Description: This hardy annual grows to a height of about 20-50 cm. It has pale-green leaves and bright yellow or golden orange flowers. The petals have a pungent, spicy flavour and the leaves have a bitter aftertaste.
Uses: It was well known as a garden-flower and for use in both cookery and medicine. The petals, with their slight aromatic bitterness are used in fish and meat soups, rice dishes, salads, and as a colouring for cheese and butter. The whole flower was used as a garnish in medieval times. An infusion of the petals can be used as a rinse to lighten and brighten hair. The petals also make a nourishing cream for the skin. Pot marigold makes an attractive cut flower and can be grown in the vegetable garden to help with insect control. The plant yields oil that may be used in perfumery.
Allergens: The allergen(s) is not clear, in half of reports it maybe a sesquiterpene lactone.
Allergy: Irritancy has been reported both to the plant itself and to a tincture/oil made from it. A positive patch test reaction to an extract of Calendula officinalis was observed in a florist who was also sensitised to Tanacetum parthenium. One recent study showed that 2% of over 400 patients were allergic to Calendula officinalis. Sensitisation appeared to be associated with medicinal use of the plant.
Cross reactions: Tanacetum parthenium. Other Compositae.
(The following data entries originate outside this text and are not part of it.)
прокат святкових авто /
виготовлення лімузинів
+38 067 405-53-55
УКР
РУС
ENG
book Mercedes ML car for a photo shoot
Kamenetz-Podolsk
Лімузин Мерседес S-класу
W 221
Other information: The Common Marigold is said to be in bloom on the calends of every month, hence its Latin name, and one of the names by which it is known in Italy - ‘fiore d'ogni mese’. It was not named after the Virgin, its name being a corruption of the Anglo-Saxon ‘merso-meargealla’, the Marsh Marigold. Old English authors called it Golds or Ruddes. It was, however, later associated with the Virgin Mary, and in the seventeenth century with Queen Mary. Linnaeus observed that Marigolds were open from nine in the morning till three in the afternoon. This regular expansion and closing of the flowers attracted early notice, and hence the plant acquired the names of ‘solsequia’ and ‘solis sponsa’.
Patch test: Leaf and flower as is, sesquiterpene lactone, compositae mix.